■ Texto do exercício
******************************

Segundo a economista, isso tende a causar uma desaceleração da produção industrial no mundo, até que os fabricantes afetados encontrem novos compradores, o que pode demorar ou mesmo não acontecer.

Uma possível consequência é um excesso de produtos, o que tende a pressionar os preços para baixo e desaquecer a economia global mais do que se previa.

“No curto prazo, podemos ter uma sobreoferta também no Brasil e até alguns fechamentos de fábricas, com algum aumento de desemprego localizado”, afirmou.

Riscos fiscais

Uma preocupação no radar, segundo a economista, continua sendo a política fiscal do governo do presidente Luiz Inácio Lula da Silva, que tem impulsionado os gastos públicos.

Vitória destacou que, embora o governo tenha apresentado crescimento menor de despesas no primeiro semestre, a expectativa de gastos adicionais até o fim do ano — estimados em R$ 120 bilhões — pode reverter esse cenário.

Parte desse valor inclui o pagamento de precatórios, mas também há previsão de aumento de despesas discricionárias.

******************************

■ Dados fornecidos
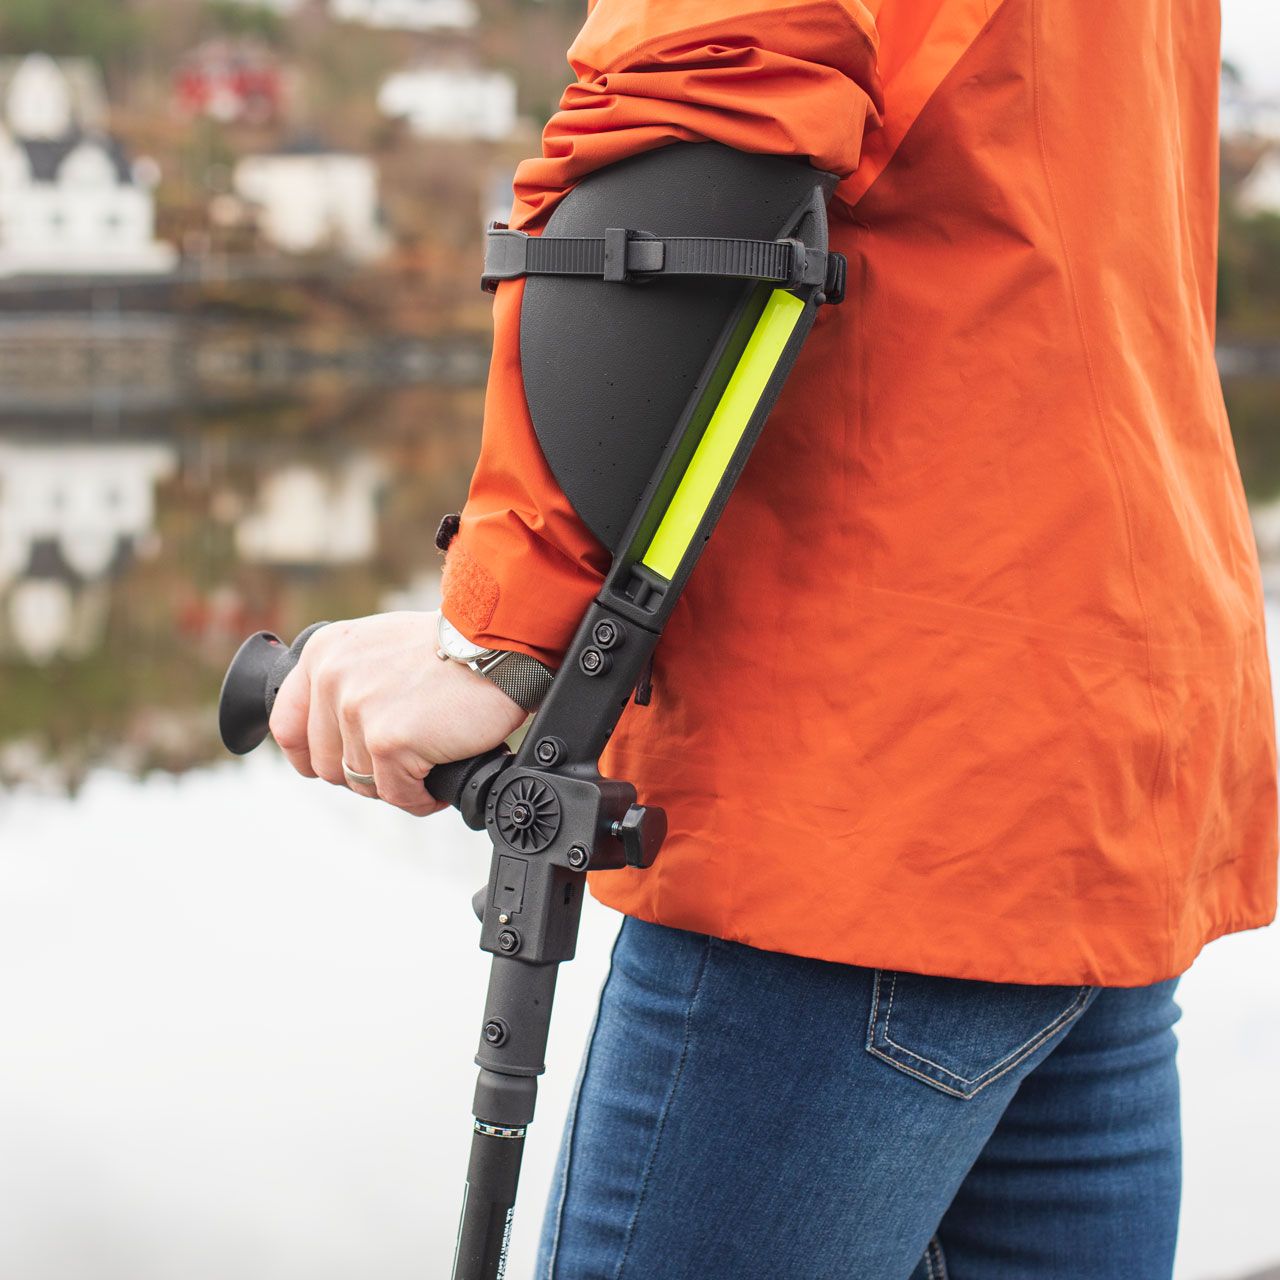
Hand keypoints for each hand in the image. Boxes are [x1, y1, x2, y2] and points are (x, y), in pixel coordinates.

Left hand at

******************************

■ Partes do exercício
1. Segundo o texto sobre economia, em quanto estão estimados os gastos adicionais do governo até o fim do ano?
2. Transcreva sem alterações o trecho do texto sobre economia que se inicia com as palavras "Vitória destacou que, embora" e termina com "de despesas discricionárias.".
3. Retome o texto sobre economia e dê continuidade a ele logo após a última frase apresentada.
A listagem não é necessária para resolver este exercício.

■ Suas respostas
1. Em R$ 120 bilhões.

2.
Vitória destacou que, embora o governo tenha apresentado crescimento menor de despesas no primeiro semestre, a expectativa de gastos adicionais até o fim do ano — estimados em R$ 120 bilhões — pode reverter esse cenário.

Parte desse valor inclui o pagamento de precatórios, mas também há previsão de aumento de despesas discricionárias.

3.
Para ela, “o governo mostrou que quer gastar mais” e ainda “tira o contingenciamento e coloca despesas fora da meta”, o que amplia as incertezas para 2026.

Nesse ambiente, a continuidade do aperto monetário ou o início de um ciclo de cortes vão depender da evolução do quadro fiscal e de como o governo vai executar o orçamento nos próximos trimestres.

Para Vitória, para que a Selic pudesse ser cortada a um patamar mais neutro, de 8% a 9% ao ano, seria necessário que o governo apresentasse um arcabouço fiscal com mais credibilidade e que passe mais confiança ao mercado.

“Hoje o mercado não tem essa confiança”, afirmou. “O espaço maior para corte de juros virá após a eleição [em 2026], independentemente de quem vencer, com uma nova proposta de ajuste fiscal, que não é a atual.”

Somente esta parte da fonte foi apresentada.